Aufgabenstellung:
Gib bitte die Stelle aus dem Text über den Kopftuchzwang im Iran von "29. März 2023" bis einschließlich "verzweifelt, glauben Experten." wieder und tausche dabei "Experten" gegen "Beobachter" aus.

Vorliegender Text:
☆ ☆ ☆ ☆ ☆ ☆ ☆

Iran: Neue Maßnahmen für Kopftuchzwang

29. März 2023

Kopftuchverweigerinen im Iran soll die Annullierung von Führerscheinen und Pässen drohen. Der Widerstand macht die Regierung verzweifelt, glauben Experten.

Iran | Muslimische Frauen ohne Kopftuch in Teheran
Viele Frauen im Iran tragen kein Kopftuch mehr in der ÖffentlichkeitBild: Morteza Nikoubazl/NurPhoto/picture alliance

"Unsere Pläne für den Hijab werden bald effektiver durchgesetzt als bisher", kündigte Parlamentsabgeordneter Hossein Jalali am Sonntag (26.03.) an. Der konservative Kleriker Jalali ist Mitglied des Kulturausschusses im iranischen Parlament. Laut Jalali habe der Kulturausschuss in den letzten Monaten 300 Sitzungen mit Vertretern des Nationalen Sicherheitsrats gehabt, um den neuen "Keuschheits- und Hijab-Plan" zu besprechen. So soll man sich auf neue Strafmaßnahmen gegen die Frauen geeinigt haben, die sich weigern, in der Öffentlichkeit das vorgeschriebene Kopftuch zu tragen.

Sollte der Plan umgesetzt werden, könnte diesen Frauen künftig Bußgeld bis zu umgerechnet 60.000 Euro drohen. Zum geplanten Strafenkatalog zählt auch die Annullierung von Führerschein und Reisepass. Dafür soll die Regierung laut Jalali in den nächsten ein bis zwei Wochen einen Gesetzentwurf vorlegen. Die Überwachung, Dokumentierung und Strafmitteilungen sollen durch ein automatisiertes Überwachungssystem und den Einsatz von künstlicher Intelligenz erfolgen. Es werde künftig keine "physische Auseinandersetzung" mehr mit Kopftuchverweigerinnen geben, betont Jalali.

☆ ☆ ☆ ☆ ☆ ☆ ☆

Datenzeilen:

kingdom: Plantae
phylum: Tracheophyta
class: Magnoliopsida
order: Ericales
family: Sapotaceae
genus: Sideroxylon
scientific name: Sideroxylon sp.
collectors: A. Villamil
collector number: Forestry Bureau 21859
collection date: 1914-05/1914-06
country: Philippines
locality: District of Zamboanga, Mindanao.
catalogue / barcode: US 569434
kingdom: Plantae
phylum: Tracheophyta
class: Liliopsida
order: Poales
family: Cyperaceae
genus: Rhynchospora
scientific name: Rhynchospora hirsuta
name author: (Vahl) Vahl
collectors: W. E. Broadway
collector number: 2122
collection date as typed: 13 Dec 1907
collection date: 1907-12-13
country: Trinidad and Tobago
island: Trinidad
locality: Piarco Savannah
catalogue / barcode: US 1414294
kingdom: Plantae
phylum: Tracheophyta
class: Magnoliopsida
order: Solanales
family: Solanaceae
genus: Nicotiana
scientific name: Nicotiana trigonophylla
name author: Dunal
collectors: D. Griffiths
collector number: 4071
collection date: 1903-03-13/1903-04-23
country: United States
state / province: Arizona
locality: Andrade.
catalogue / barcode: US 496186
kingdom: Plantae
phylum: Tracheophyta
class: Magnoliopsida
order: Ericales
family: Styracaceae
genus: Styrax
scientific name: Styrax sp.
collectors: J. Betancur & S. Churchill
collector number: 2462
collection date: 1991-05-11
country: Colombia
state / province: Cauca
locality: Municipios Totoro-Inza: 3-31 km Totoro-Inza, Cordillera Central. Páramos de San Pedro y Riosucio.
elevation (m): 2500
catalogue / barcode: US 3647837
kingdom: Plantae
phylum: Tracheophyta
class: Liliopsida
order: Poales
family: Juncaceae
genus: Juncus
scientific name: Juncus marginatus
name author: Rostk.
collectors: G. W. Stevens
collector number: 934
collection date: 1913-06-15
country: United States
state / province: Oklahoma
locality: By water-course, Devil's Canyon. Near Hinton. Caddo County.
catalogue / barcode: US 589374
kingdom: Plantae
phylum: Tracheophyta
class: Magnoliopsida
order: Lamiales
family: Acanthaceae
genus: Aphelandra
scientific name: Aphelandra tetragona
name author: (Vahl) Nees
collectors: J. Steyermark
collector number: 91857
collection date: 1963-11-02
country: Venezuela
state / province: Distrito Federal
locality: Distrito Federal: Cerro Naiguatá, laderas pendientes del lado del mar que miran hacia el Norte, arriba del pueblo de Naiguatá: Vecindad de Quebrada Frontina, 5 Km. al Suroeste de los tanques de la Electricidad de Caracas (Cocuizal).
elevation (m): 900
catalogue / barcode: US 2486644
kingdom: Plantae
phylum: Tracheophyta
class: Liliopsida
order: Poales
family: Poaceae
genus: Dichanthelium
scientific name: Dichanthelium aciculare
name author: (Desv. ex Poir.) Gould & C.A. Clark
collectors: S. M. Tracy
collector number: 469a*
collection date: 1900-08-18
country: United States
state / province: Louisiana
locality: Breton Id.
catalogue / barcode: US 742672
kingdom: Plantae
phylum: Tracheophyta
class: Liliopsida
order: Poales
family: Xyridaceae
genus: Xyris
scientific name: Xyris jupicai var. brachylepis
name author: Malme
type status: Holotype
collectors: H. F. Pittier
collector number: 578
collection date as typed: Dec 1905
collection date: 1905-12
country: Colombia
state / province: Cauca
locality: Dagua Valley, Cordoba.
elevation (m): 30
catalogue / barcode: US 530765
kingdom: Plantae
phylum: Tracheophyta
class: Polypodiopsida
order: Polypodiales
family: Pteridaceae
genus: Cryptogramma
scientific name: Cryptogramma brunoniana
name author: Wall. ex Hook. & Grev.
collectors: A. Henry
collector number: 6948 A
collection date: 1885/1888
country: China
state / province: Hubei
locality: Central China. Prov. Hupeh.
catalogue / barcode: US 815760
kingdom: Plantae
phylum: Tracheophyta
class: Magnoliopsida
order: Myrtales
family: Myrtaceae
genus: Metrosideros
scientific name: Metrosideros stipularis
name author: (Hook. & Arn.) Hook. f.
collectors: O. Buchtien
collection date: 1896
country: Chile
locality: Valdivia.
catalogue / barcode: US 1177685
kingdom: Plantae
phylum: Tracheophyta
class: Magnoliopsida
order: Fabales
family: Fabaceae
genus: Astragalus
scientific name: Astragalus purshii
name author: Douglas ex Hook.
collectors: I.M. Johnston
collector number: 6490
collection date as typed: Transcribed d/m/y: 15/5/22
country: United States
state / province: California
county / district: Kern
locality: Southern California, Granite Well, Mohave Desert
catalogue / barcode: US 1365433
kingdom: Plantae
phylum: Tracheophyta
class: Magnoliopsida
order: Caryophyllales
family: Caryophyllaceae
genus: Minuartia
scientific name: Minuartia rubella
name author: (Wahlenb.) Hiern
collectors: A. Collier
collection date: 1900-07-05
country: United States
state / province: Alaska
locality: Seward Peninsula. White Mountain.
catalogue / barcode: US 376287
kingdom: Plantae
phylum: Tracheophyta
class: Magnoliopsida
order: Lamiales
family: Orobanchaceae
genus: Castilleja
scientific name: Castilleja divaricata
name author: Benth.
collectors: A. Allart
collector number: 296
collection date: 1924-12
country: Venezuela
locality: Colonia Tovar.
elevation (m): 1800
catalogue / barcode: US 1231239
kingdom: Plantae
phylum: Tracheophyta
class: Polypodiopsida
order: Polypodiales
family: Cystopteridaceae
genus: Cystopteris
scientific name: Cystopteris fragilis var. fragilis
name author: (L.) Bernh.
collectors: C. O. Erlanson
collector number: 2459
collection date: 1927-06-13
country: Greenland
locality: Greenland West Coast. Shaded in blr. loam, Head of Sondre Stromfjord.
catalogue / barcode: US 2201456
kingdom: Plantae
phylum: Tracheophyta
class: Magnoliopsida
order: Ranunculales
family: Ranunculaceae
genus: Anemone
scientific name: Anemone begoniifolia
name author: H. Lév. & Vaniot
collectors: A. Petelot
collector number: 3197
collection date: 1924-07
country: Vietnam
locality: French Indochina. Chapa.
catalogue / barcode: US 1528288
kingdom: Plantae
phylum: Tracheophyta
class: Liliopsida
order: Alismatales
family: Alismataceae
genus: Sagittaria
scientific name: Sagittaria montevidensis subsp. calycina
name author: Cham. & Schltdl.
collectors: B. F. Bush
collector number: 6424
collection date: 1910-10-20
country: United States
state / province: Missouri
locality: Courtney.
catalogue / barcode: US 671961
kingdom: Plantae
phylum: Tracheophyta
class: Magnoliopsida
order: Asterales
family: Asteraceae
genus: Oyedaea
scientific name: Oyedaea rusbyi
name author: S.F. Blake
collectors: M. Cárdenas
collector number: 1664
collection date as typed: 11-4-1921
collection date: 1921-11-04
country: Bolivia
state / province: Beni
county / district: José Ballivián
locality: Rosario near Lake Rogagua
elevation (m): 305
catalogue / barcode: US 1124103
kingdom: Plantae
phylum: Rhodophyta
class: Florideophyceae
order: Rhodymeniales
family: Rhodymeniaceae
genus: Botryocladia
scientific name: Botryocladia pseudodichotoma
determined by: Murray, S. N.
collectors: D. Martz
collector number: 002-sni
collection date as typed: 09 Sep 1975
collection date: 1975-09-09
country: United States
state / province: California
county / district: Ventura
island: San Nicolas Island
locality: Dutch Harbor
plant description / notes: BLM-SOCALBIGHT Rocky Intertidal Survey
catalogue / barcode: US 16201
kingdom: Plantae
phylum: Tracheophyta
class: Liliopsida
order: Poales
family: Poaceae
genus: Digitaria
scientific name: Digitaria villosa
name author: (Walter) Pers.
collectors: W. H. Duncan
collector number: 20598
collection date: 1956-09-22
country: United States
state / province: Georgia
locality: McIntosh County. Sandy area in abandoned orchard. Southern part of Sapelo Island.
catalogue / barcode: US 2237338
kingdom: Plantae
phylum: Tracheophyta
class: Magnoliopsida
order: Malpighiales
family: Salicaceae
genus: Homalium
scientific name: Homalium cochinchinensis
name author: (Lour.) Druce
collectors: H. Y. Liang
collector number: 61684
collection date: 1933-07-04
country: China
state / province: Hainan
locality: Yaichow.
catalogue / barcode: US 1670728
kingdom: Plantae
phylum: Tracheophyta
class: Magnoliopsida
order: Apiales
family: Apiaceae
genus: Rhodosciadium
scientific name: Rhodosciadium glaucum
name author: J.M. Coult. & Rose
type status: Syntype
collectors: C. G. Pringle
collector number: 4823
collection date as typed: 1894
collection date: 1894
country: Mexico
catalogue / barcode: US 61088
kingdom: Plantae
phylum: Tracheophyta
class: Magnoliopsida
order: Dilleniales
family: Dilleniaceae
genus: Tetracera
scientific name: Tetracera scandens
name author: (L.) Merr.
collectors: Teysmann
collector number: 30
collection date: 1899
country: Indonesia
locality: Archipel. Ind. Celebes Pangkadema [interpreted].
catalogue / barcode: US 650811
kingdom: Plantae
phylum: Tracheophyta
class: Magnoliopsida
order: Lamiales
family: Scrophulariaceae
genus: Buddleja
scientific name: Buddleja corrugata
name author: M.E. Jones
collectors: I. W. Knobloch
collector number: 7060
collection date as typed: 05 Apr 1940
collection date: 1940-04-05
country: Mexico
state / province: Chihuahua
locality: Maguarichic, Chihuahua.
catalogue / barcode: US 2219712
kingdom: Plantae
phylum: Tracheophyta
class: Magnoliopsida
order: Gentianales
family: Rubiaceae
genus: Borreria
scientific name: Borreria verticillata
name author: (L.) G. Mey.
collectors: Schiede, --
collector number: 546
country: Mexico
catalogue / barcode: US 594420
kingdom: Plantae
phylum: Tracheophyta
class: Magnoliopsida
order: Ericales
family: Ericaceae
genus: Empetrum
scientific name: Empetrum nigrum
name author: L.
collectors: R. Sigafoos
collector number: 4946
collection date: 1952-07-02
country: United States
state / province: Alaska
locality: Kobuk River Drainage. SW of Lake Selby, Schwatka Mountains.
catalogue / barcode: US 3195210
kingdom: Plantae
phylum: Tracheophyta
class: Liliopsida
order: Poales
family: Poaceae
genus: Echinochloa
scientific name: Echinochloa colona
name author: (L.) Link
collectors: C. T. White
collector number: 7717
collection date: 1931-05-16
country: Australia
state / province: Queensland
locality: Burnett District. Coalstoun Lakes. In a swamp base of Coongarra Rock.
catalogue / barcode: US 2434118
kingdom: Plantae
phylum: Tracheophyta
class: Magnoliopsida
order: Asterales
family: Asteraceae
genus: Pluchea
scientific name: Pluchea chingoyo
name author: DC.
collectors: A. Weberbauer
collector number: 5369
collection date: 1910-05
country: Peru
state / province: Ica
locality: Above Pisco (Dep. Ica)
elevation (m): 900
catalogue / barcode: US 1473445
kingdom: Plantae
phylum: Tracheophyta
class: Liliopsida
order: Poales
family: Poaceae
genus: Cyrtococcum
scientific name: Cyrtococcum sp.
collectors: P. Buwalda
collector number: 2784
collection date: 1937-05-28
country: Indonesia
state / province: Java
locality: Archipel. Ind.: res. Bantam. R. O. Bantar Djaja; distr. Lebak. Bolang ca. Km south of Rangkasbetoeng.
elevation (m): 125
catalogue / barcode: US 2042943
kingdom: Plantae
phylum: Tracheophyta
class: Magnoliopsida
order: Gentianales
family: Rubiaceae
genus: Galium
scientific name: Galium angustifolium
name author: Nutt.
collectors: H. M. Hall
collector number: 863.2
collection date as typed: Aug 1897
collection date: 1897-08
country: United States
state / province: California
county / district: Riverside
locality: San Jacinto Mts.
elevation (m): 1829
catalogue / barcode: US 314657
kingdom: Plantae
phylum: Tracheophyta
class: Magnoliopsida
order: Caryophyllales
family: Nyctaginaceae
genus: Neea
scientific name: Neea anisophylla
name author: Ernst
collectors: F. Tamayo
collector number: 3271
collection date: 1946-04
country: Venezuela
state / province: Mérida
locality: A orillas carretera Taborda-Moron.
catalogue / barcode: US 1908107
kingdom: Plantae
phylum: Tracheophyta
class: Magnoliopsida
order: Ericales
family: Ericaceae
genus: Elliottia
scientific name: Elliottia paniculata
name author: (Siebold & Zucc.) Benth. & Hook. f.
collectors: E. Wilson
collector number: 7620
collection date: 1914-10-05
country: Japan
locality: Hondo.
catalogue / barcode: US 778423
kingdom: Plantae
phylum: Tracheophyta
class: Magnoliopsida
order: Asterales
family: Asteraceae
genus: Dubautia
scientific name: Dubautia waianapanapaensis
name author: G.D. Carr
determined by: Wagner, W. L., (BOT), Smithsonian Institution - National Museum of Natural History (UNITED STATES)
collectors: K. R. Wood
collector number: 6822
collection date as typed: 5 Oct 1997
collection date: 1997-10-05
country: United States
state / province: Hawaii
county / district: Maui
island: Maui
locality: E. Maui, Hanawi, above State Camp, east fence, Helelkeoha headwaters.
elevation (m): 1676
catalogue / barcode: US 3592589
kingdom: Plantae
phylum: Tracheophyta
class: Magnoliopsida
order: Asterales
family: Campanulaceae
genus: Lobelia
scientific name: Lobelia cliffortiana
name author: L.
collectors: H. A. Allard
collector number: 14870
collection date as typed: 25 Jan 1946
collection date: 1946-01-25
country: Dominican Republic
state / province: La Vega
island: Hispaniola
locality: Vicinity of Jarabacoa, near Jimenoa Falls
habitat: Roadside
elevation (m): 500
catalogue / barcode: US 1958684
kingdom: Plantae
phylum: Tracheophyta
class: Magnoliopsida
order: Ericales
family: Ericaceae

☆ ☆ ☆ ☆ ☆ ☆ ☆

Lösung der Aufgabe:
29. März 2023

Kopftuchverweigerinen im Iran soll die Annullierung von Führerscheinen und Pässen drohen. Der Widerstand macht die Regierung verzweifelt, glauben Beobachter.